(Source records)
Start of Block
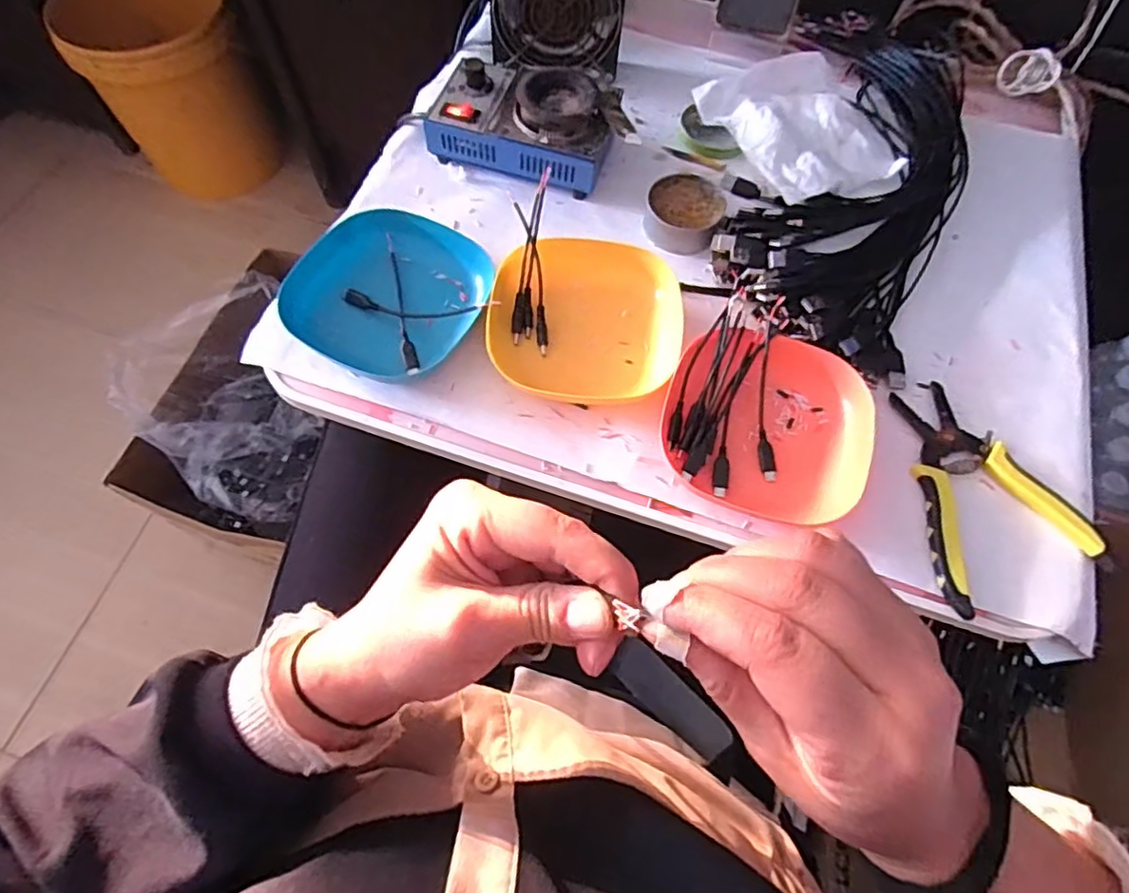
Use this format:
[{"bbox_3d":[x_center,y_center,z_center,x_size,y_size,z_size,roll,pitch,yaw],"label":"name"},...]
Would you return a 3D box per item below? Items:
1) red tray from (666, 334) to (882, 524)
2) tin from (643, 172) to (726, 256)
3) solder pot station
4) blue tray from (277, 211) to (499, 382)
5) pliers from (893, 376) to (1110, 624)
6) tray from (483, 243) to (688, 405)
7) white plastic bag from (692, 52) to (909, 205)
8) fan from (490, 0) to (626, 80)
[{"bbox_3d":[0.142,-0.020,0.442,0.135,0.031,0.136,18,67,7],"label":"red tray"},{"bbox_3d":[0.100,-0.196,0.529,0.062,0.024,0.066,1,66,-1],"label":"tin"},{"bbox_3d":[-0.035,-0.282,0.546,0.151,0.063,0.093,18,67,7],"label":"solder pot station"},{"bbox_3d":[-0.131,-0.120,0.477,0.128,0.032,0.139,24,67,9],"label":"blue tray"},{"bbox_3d":[0.278,0.025,0.435,0.119,0.011,0.148,-20,68,-10],"label":"pliers"},{"bbox_3d":[0.016,-0.099,0.475,0.137,0.026,0.128,9,66,2],"label":"tray"},{"bbox_3d":[0.221,-0.290,0.564,0.144,0.024,0.156,-26,69,-13],"label":"white plastic bag"},{"bbox_3d":[-0.006,-0.397,0.564,0.119,0.109,0.034,6,66,1],"label":"fan"}]

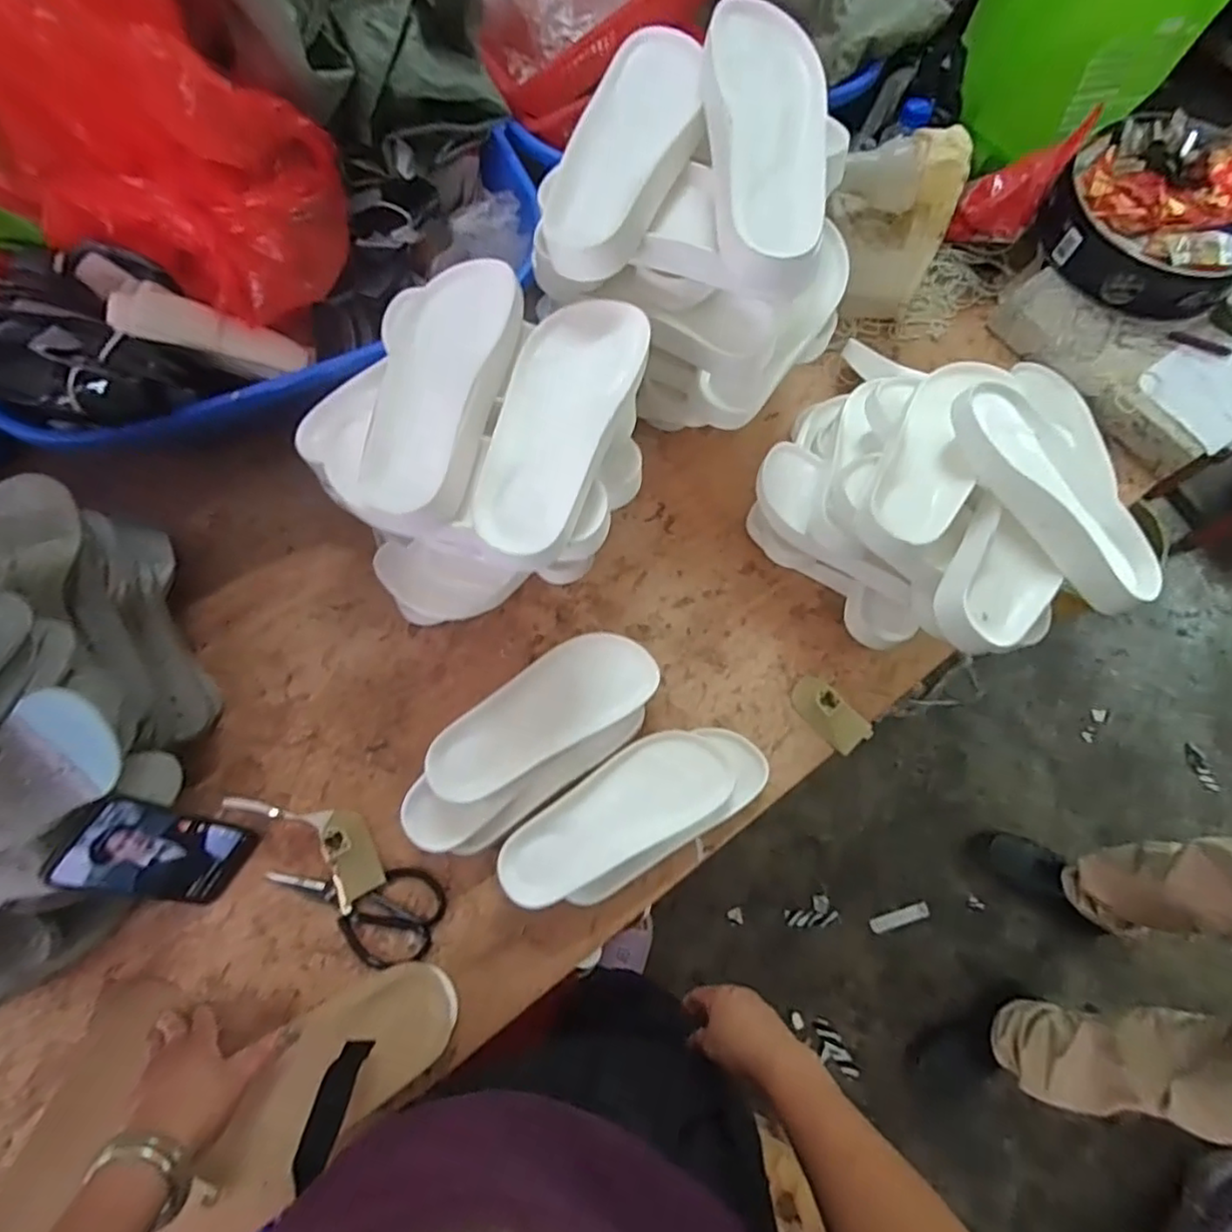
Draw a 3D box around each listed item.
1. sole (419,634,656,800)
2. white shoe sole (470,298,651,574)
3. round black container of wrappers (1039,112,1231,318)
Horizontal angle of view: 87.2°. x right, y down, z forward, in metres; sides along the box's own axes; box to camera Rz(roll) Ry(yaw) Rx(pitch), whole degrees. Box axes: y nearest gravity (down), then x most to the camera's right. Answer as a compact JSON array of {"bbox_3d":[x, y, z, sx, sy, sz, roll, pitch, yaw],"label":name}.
[{"bbox_3d":[-0.070,0.090,0.621,0.229,0.033,0.088,-30,75,-10],"label":"sole"},{"bbox_3d":[-0.049,-0.153,0.520,0.094,0.026,0.248,19,73,4],"label":"white shoe sole"},{"bbox_3d":[0.693,-0.512,0.824,0.248,0.076,0.249,0,72,-1],"label":"round black container of wrappers"}]

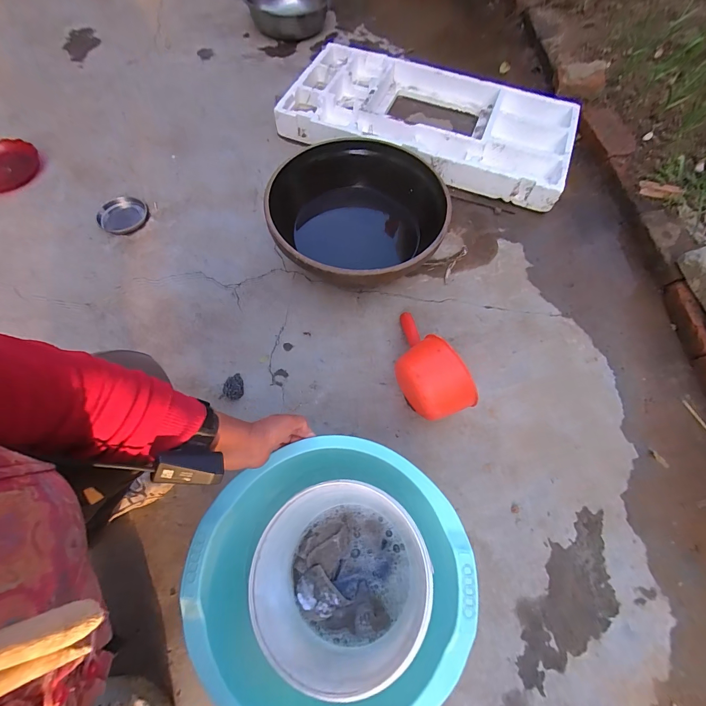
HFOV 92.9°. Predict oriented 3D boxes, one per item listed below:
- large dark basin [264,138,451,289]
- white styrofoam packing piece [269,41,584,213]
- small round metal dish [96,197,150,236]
[{"bbox_3d":[0.010,-0.339,0.871,0.425,0.173,0.442,0,66,-1],"label":"large dark basin"},{"bbox_3d":[0.252,-0.802,1.140,0.931,0.080,0.515,21,68,8],"label":"white styrofoam packing piece"},{"bbox_3d":[-0.666,-0.401,0.977,0.141,0.016,0.132,0,66,-1],"label":"small round metal dish"}]

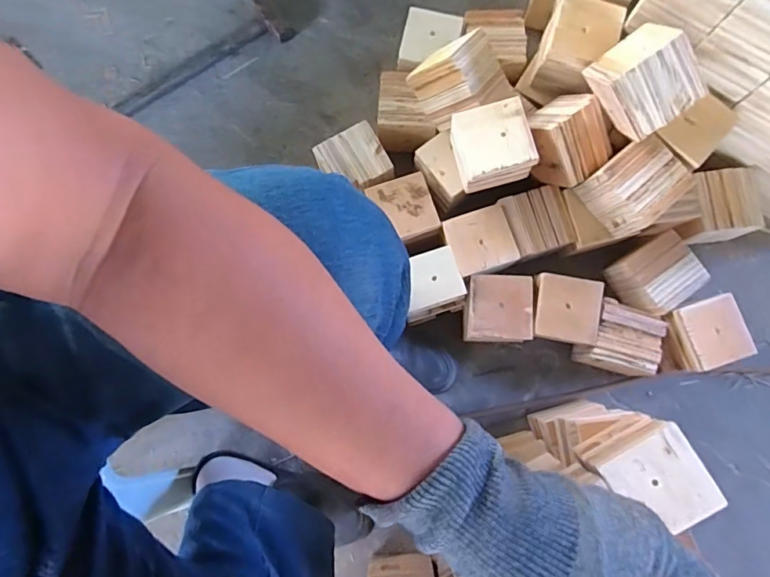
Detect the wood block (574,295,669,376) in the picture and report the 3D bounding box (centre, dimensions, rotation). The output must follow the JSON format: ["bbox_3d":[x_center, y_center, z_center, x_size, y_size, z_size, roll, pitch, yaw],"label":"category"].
[{"bbox_3d":[0.350,0.079,0.744,0.104,0.094,0.100,15,83,3],"label":"wood block"}]

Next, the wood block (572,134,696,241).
[{"bbox_3d":[0.337,-0.136,0.663,0.100,0.095,0.100,-40,84,-4],"label":"wood block"}]

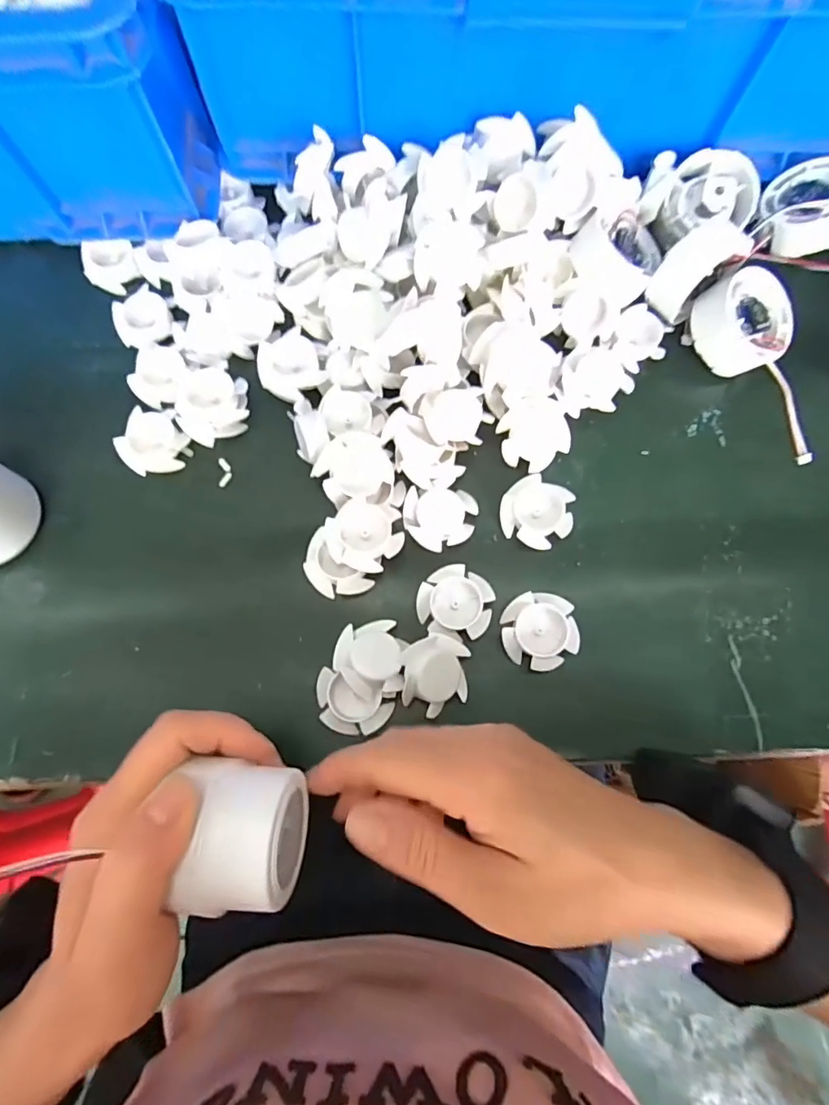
End of Block
For every line above with the word "item" in it, make a copy.

Would you return a 3D box per item below? Items:
Draw a 3D box around each listed item.
HFOV 92.9°. Predict oriented 3D boxes, one per item listed below:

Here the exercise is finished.